• Task prompt: The records that follow must be repeated verbatim, every one of them.
** Opening Supplied material block **
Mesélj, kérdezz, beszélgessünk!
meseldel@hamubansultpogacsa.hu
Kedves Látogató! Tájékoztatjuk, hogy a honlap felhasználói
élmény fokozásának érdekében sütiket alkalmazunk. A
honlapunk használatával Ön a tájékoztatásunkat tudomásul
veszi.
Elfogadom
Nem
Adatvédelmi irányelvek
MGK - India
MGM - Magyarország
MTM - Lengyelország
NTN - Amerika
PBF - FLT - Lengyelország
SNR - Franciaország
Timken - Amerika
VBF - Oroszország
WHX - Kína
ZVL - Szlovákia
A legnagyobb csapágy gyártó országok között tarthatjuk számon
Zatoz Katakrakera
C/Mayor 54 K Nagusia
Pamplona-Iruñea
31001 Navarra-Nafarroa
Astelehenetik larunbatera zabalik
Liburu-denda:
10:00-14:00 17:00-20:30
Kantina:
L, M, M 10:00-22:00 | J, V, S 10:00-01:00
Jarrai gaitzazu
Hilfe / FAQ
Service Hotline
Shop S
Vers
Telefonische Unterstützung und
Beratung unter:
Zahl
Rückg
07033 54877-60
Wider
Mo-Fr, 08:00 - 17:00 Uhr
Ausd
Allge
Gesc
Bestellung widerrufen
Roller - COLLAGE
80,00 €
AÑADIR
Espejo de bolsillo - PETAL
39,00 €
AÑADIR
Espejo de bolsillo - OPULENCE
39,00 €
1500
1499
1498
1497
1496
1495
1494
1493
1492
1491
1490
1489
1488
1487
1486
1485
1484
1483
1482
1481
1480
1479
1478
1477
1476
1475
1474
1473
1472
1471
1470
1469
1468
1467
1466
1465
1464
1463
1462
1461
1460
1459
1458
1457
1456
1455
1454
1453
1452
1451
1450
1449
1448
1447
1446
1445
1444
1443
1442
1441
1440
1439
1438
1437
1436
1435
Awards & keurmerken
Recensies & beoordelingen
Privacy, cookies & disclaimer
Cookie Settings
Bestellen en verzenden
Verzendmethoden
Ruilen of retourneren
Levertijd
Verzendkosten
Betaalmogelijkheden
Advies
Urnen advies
** Closing Supplied material block **
• Result of the task:
Mesélj, kérdezz, beszélgessünk!
meseldel@hamubansultpogacsa.hu
Kedves Látogató! Tájékoztatjuk, hogy a honlap felhasználói
élmény fokozásának érdekében sütiket alkalmazunk. A
honlapunk használatával Ön a tájékoztatásunkat tudomásul
veszi.
Elfogadom
Nem
Adatvédelmi irányelvek
MGK - India
MGM - Magyarország
MTM - Lengyelország
NTN - Amerika
PBF - FLT - Lengyelország
SNR - Franciaország
Timken - Amerika
VBF - Oroszország
WHX - Kína
ZVL - Szlovákia
A legnagyobb csapágy gyártó országok között tarthatjuk számon
Zatoz Katakrakera
C/Mayor 54 K Nagusia
Pamplona-Iruñea
31001 Navarra-Nafarroa
Astelehenetik larunbatera zabalik
Liburu-denda:
10:00-14:00 17:00-20:30
Kantina:
L, M, M 10:00-22:00 | J, V, S 10:00-01:00
Jarrai gaitzazu
Hilfe / FAQ
Service Hotline
Shop S
Vers
Telefonische Unterstützung und
Beratung unter:
Zahl
Rückg
07033 54877-60
Wider
Mo-Fr, 08:00 - 17:00 Uhr
Ausd
Allge
Gesc
Bestellung widerrufen
Roller - COLLAGE
80,00 €
AÑADIR
Espejo de bolsillo - PETAL
39,00 €
AÑADIR
Espejo de bolsillo - OPULENCE
39,00 €
1500
1499
1498
1497
1496
1495
1494
1493
1492
1491
1490
1489
1488
1487
1486
1485
1484
1483
1482
1481
1480
1479
1478
1477
1476
1475
1474
1473
1472
1471
1470
1469
1468
1467
1466
1465
1464
1463
1462
1461
1460
1459
1458
1457
1456
1455
1454
1453
1452
1451
1450
1449
1448
1447
1446
1445
1444
1443
1442
1441
1440
1439
1438
1437
1436
1435
Awards & keurmerken
Recensies & beoordelingen
Privacy, cookies & disclaimer
Cookie Settings
Bestellen en verzenden
Verzendmethoden
Ruilen of retourneren
Levertijd
Verzendkosten
Betaalmogelijkheden
Advies
Urnen advies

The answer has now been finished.